Dudenhofen
Fußball: Bretzenheim – FVD 1:2
„Wir haben uns durchgemogelt“: Florian Kober, Sportlicher Leiter der Dudenhöfer schnaufte durch: „Am Ende war es verdient.“ Sachte schmiss Trainer Steffen Litzel die Rotationsmaschine an, ließ Marvin Sprengling, Jannik Styblo, Julian Scharfenberger draußen: „Sie haben eine Pause gebraucht.“
Fast fehlerfrei
Im Tor ersetzte Philipp Schilling Malcolm Little. Kober: „Er hat es verdient, ihn in dem Spiel zu bringen. Er gibt im Training immer Vollgas , ist immer da.“ Er habe fast fehlerfrei gespielt und brenzlige Situationen bereinigt.

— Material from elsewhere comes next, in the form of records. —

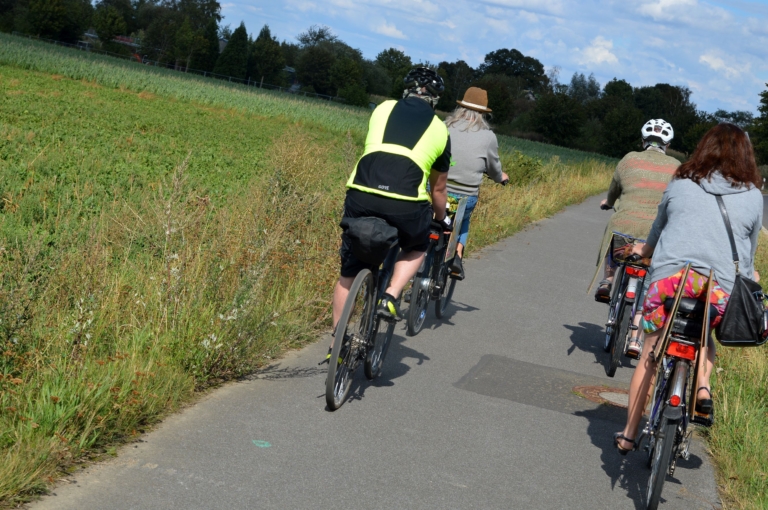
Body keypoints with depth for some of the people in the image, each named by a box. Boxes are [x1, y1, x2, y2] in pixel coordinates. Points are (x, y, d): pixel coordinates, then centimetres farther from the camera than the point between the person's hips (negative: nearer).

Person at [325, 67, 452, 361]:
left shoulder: (383, 109, 22)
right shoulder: (439, 130, 20)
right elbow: (438, 188, 28)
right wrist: (443, 220, 47)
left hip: (361, 195, 2)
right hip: (405, 203, -1)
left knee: (349, 271, 19)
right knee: (416, 248, 32)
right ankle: (391, 297, 9)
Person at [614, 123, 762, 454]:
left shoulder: (680, 185, 13)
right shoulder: (753, 197, 10)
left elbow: (659, 228, 28)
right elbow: (749, 249, 18)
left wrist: (645, 250, 49)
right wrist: (748, 277, 38)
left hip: (670, 277, 0)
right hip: (721, 287, 0)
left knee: (649, 358, 12)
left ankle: (628, 434, 16)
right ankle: (703, 387, 3)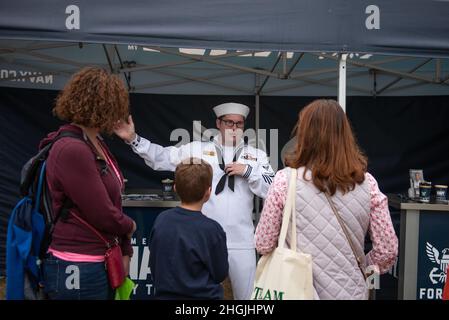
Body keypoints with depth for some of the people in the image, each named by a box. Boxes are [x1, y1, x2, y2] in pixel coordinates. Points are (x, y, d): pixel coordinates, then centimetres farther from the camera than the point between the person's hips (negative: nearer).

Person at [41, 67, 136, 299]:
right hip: (77, 271, -9)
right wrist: (129, 226, 0)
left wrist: (125, 250, 10)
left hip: (102, 261, 9)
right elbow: (103, 216, -21)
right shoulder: (72, 150, -22)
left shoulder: (96, 143, 8)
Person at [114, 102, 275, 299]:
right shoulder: (197, 149, 4)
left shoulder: (257, 155, 8)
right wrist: (133, 139, -9)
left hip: (241, 242, 1)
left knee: (246, 294, 13)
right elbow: (161, 158, -1)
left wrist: (248, 171, -11)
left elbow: (273, 189, 0)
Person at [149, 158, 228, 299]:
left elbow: (153, 266, 2)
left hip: (164, 294, 4)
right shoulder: (212, 229, -20)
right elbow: (220, 274, -9)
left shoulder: (161, 220, -8)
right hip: (202, 295, -3)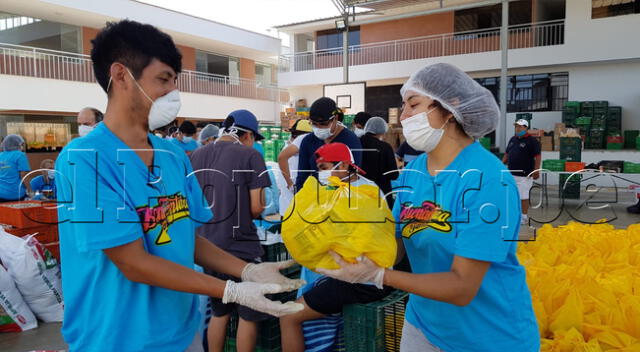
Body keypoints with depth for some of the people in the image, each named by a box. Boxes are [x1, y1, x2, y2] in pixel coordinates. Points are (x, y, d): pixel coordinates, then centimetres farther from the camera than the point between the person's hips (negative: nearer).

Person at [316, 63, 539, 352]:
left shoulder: (487, 179, -26)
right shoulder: (412, 172, -4)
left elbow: (462, 288, -27)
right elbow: (395, 247, -4)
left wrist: (377, 275, -34)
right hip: (422, 324, 6)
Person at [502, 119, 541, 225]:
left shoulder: (532, 141, -7)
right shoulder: (512, 139, 15)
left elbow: (538, 156, -11)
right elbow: (507, 154, 22)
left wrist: (536, 171, -17)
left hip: (524, 175, -7)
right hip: (511, 173, 7)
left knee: (523, 197, -2)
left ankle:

Justin Neuner glich aus: „Seine zwei Tore gegen Arminia Ludwigshafen waren der Brustlöser“, meinte der Sportliche Leiter. Nach einer Ecke traf er zudem die Latte: „Er wird seine Einsätze haben.“ Mit Matteo Feuerstein wechselte der FVD zur Pause den Sieg ein, weil der kurz vor Schluss zum 2:1 traf
Glückliche Zufälle
Zudem debütierte Steffen Straub über eine Stunde. Nur, weil er sich beruflich selbstständig machte und der Vater Dudenhöfer ist, glückte die Verpflichtung des Klassemanns. „Für mich war er der auffälligste Spieler“, erzählte Kober: „Er hat sich im Eins-gegen-eins durchgesetzt und tritt gefährliche Standards. Es war sehr solide.“
Doch die Gäste kamen nach Tolga Barins Freistoß an die Latte schwer ins Rollen, erlangten keine Kontrolle. Zur zweiten Hälfte kam auch Sprengling: „Er war besser, aber nicht gut.“ Doch Kober blieb zumindest eine ähnliche Erfahrung wie einst beim VfR Kirn erspart.
Damals mühte sich der FVD auch unter der Woche, zu ähnlich früher Uhrzeit, auf vergleichbarem Geläuf, durch ein Tor in der Nachspielzeit und übers Elfmeterschießen weiter.